Wie es vonseiten des belgischen Newsportals „Sudinfo.be“ heißt, donnerte besagter Autofahrer bereits Mitte Oktober mit halsbrecherischen 306 km/h über die Autobahn E313 zwischen Lüttich und Tongern.

Erlaubt sind dort nur 120 km/h.

Zwar jagte er dabei durch eine Blitzerzone, das eingesetzte Radargerät der Polizei war jedoch nur bis zu einer Geschwindigkeit von 300 km/h zugelassen.
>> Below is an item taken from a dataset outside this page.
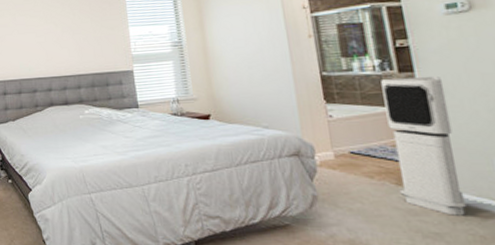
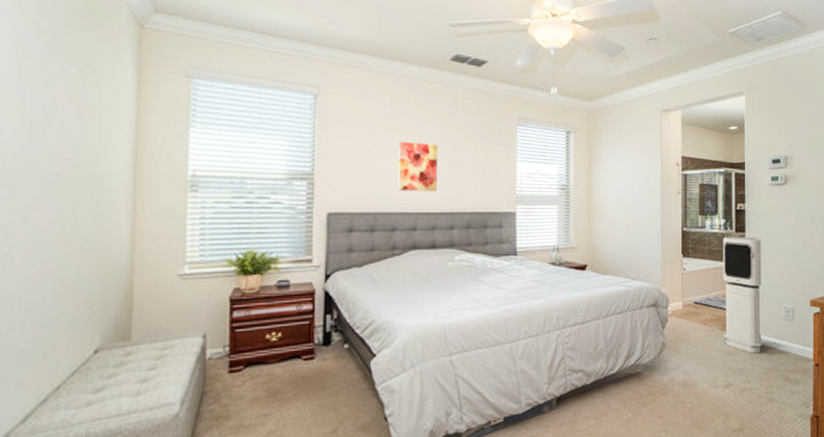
wall art: none [32,21,65,62] -> present [398,141,439,192]

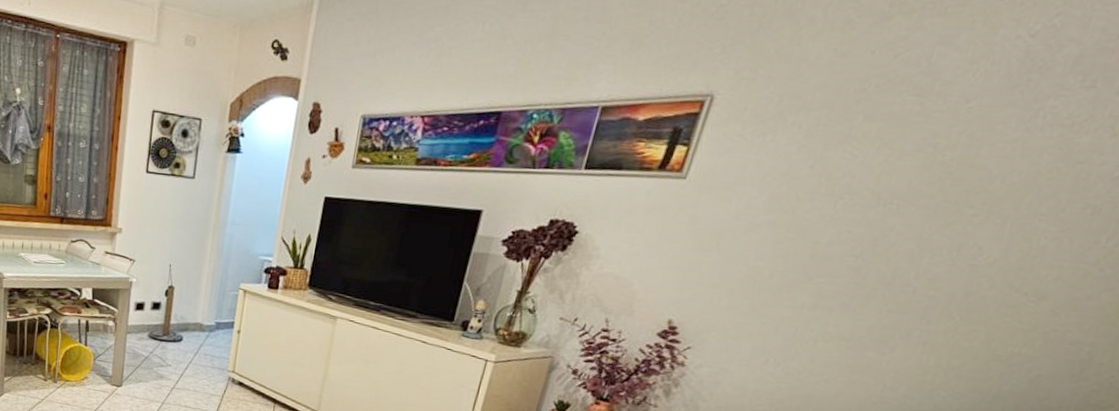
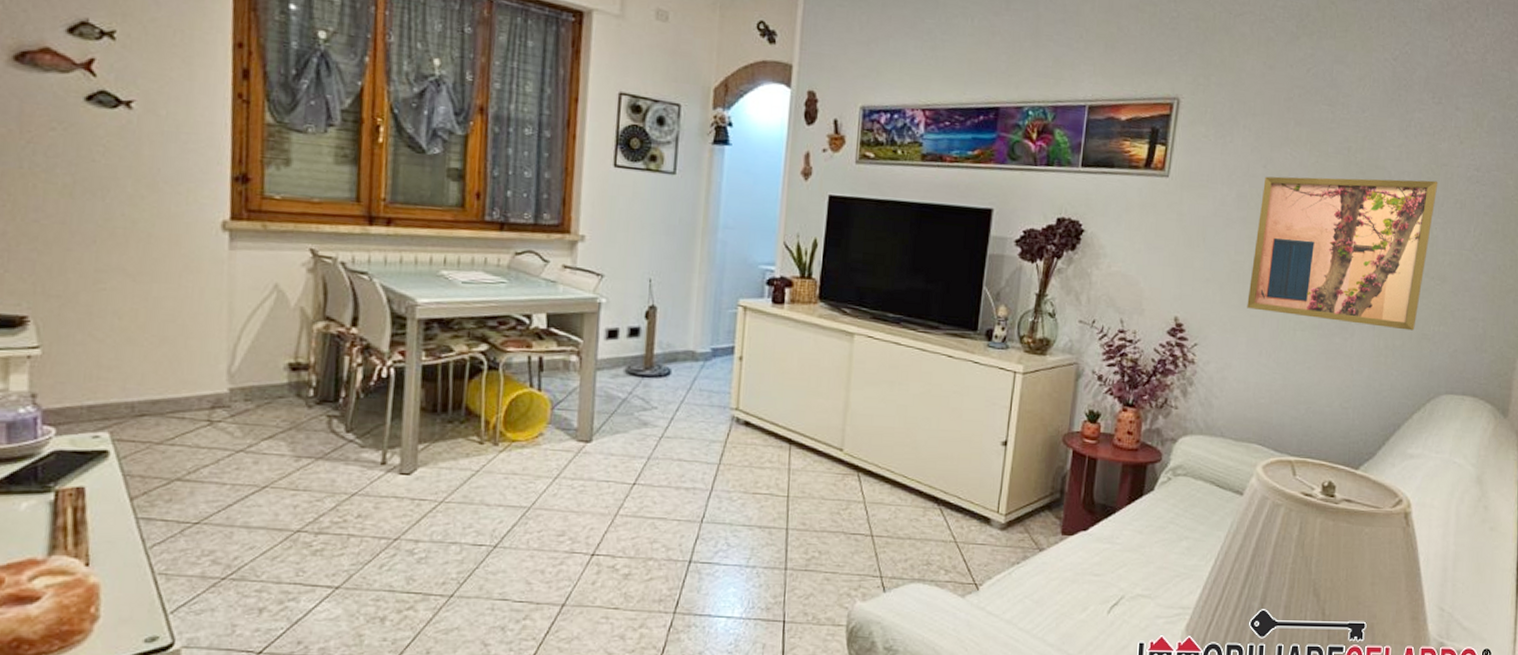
wall art: none [758,177,1064,351] -> present [1247,176,1438,331]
Und das bedeutet, dass der Raser nicht strafrechtlich verfolgt werden kann.

Es mag seltsam erscheinen, doch die belgischen Behörden verfügen auch über keine anderen Blitzer, mit denen das möglich gewesen wäre.

Wie ein Sprecher „Sudinfo.be“ gegenüber äußerte, sei „die Begrenzung der Höchstgeschwindigkeit von Radargeräten gerechtfertigt“ – es werde sich von daher an dieser Tatsache auch nichts ändern.